Most of these are decidedly _not_ natural; they are synthetic chemicals, several of them not especially good for living things. Dimethicone is a silicone based polymer: yes, silicone, just like the caulk. Silicone is _generally_ of low reactivity, but, as the unfortunate debacle with leaking silicone breast implants demonstrated, may not be all kittens and cupcakes when introduced directly into the bloodstream.
Equally worrisome is Polyacrylamide. This polymer downcycles to acrylamide, a troublesome little molecule that is, among other things, a nerve toxin and carcinogen. What's worse, "residual" unpolymerized acrylamide is always present in varying amounts in Polyacrylamide.
As a chemist, I'm consistently surprised at what I see on ingredient lists. But remember, __the FDA performs almost no oversight on cosmetics__, so in truth, it's all rather a gamble. Noticed that whole "zero trans fat" trend in food products? It's been known for _over 20 years_ that hydrogenated oils are profoundly damaging to the human body; junk food lobbyists kept the FDA from acting for over two decades. Think someone's "minding the store"? Think that since something is on the shelf, it must therefore be safe? Think again.
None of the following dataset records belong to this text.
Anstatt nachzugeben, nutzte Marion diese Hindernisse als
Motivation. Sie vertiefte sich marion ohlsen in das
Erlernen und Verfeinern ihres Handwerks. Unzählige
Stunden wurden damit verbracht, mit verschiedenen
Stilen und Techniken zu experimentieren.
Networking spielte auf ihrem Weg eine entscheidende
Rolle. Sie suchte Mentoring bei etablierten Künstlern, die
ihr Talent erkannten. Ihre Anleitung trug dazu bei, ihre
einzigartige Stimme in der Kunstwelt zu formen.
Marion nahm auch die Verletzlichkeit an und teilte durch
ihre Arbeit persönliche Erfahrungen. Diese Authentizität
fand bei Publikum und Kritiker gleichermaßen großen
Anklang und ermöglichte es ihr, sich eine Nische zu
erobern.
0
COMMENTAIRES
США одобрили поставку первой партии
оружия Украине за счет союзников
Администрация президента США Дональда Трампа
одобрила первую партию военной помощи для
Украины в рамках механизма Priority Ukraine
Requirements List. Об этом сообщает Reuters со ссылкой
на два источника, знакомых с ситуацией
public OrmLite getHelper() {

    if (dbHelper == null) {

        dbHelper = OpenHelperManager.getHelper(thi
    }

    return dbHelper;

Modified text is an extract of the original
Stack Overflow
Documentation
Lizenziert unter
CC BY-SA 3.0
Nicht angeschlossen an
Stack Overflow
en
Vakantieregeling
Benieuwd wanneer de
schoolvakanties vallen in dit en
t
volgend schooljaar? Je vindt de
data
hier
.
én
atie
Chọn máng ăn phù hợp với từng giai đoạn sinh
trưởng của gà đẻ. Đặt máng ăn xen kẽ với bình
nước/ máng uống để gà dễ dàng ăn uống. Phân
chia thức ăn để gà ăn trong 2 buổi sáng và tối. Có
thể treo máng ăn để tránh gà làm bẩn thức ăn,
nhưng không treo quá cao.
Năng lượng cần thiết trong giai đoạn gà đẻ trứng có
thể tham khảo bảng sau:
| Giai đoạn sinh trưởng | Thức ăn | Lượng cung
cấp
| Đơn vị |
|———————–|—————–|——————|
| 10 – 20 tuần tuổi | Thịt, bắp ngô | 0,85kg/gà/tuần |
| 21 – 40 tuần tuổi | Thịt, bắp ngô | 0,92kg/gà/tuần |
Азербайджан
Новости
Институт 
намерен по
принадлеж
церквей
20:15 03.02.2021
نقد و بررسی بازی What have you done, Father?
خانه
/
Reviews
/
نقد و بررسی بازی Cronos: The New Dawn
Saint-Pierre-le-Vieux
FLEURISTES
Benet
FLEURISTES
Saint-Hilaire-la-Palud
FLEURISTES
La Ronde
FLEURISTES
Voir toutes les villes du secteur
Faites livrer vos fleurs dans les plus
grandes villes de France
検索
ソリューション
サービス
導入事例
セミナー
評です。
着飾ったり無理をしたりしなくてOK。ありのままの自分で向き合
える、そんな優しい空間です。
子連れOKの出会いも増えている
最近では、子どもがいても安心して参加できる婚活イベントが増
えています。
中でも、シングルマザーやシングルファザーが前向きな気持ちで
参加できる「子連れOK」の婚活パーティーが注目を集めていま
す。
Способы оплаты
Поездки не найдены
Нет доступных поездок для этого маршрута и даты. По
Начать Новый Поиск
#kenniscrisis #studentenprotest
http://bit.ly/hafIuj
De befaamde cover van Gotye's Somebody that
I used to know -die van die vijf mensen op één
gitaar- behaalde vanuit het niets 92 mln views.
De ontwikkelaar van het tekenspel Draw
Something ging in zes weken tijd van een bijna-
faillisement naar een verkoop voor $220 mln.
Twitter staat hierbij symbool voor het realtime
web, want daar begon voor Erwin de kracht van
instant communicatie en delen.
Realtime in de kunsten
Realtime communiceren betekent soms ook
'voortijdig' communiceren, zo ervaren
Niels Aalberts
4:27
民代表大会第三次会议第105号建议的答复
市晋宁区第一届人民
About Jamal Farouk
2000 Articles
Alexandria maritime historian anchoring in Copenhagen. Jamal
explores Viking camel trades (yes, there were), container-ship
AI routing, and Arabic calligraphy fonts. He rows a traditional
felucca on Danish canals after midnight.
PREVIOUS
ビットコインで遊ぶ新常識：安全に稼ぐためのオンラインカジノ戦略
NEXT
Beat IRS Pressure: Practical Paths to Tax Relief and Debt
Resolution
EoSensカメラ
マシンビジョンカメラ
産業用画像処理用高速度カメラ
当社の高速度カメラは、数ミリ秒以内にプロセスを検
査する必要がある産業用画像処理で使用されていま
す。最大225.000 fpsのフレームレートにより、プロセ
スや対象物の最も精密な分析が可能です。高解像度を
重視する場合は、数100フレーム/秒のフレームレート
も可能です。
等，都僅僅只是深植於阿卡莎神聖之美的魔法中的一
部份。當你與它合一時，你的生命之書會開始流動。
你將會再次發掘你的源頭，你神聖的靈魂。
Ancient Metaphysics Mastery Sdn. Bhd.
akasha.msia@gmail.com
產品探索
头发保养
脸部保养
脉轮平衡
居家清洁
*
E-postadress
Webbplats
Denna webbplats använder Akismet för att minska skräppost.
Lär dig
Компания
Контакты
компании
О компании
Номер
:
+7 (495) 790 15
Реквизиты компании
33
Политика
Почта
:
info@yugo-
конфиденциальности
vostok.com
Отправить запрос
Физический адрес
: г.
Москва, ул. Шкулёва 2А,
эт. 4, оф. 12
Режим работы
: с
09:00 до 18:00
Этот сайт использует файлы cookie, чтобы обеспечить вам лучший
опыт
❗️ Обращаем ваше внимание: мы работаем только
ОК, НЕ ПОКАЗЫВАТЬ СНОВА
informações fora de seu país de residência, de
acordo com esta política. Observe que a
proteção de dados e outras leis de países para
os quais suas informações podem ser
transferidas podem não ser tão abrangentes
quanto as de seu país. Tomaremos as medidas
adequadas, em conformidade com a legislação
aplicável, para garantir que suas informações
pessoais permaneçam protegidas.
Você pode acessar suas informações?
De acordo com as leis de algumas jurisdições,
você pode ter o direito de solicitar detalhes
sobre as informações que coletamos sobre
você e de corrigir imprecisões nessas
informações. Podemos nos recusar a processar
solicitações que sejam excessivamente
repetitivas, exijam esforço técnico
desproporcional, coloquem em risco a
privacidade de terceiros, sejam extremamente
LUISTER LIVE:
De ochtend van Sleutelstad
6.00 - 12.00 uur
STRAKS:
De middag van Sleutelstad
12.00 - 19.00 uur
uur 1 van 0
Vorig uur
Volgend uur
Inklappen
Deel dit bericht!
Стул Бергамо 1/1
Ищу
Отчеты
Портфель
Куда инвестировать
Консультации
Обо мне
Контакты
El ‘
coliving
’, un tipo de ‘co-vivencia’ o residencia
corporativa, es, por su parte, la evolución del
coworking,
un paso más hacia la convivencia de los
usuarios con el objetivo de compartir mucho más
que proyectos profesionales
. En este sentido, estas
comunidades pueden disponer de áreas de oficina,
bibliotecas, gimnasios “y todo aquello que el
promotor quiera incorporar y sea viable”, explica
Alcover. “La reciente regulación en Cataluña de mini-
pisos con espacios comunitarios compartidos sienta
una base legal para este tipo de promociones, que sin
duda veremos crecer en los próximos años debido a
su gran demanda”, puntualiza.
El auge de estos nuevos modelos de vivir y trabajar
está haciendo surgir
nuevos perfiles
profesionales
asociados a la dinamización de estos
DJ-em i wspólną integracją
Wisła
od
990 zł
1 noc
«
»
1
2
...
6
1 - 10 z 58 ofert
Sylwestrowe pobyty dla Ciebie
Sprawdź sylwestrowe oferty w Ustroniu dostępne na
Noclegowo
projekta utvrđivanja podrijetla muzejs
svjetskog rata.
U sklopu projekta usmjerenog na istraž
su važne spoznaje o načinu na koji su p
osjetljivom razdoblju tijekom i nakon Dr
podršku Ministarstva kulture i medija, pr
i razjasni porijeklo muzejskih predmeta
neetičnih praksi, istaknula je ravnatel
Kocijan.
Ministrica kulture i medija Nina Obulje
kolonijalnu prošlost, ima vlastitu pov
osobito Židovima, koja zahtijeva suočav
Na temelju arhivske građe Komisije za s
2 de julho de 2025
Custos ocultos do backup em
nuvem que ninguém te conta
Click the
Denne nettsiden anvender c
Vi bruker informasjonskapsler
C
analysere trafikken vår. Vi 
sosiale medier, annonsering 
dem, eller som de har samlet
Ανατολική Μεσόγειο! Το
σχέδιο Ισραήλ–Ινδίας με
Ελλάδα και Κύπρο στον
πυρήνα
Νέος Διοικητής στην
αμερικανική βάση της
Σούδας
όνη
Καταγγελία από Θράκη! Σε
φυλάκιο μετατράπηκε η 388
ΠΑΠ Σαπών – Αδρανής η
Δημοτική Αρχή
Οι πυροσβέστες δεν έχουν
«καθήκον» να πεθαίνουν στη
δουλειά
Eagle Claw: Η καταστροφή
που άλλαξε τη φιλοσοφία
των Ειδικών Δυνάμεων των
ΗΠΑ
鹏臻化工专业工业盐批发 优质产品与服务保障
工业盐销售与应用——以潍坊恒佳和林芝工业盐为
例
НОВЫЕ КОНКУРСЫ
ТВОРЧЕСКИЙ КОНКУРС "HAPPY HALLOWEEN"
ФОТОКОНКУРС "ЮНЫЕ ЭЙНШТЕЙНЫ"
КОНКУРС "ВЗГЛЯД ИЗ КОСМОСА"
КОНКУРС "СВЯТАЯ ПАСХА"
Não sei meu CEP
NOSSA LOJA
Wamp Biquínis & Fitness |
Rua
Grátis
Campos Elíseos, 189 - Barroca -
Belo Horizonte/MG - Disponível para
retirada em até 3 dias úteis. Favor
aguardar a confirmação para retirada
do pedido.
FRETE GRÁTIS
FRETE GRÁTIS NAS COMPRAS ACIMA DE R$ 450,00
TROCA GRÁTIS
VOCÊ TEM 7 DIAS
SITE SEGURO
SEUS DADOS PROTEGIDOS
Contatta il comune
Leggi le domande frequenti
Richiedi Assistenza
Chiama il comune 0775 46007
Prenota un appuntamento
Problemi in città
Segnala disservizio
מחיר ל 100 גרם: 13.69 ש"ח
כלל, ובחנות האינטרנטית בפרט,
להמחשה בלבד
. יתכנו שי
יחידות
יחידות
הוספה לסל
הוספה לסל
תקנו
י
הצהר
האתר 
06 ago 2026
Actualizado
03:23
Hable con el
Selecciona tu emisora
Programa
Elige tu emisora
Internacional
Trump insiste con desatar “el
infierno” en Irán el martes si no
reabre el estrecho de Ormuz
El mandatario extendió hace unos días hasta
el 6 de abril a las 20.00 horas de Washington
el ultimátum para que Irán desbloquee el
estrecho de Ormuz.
That said, are chemical-laden face creams going to cause you to dramatically keel over dead in front of your mirror? Well no. But here's a word you can drop at your next cocktail party: Bioaccumulation. You're big sponges, darlings. While most of the millions of substances (natural and synthetic) that we take on board (ingest, inhale, absorb through skin, etc) every day are processed out, many of them accumulate in the body. And of those, there are some which will, inevitably, cause trouble. And when "trouble" in biological terms means "cancer" or "Parkinson's", etc., perhaps it would, after all, be best to err on the side of caution:
Shop organic when possible;
Avoid plastics and other off-gassers in the home as much as is practical;
and, when it comes to lotions and the like:
If you wouldn't _eat it_, don't put it on your skin.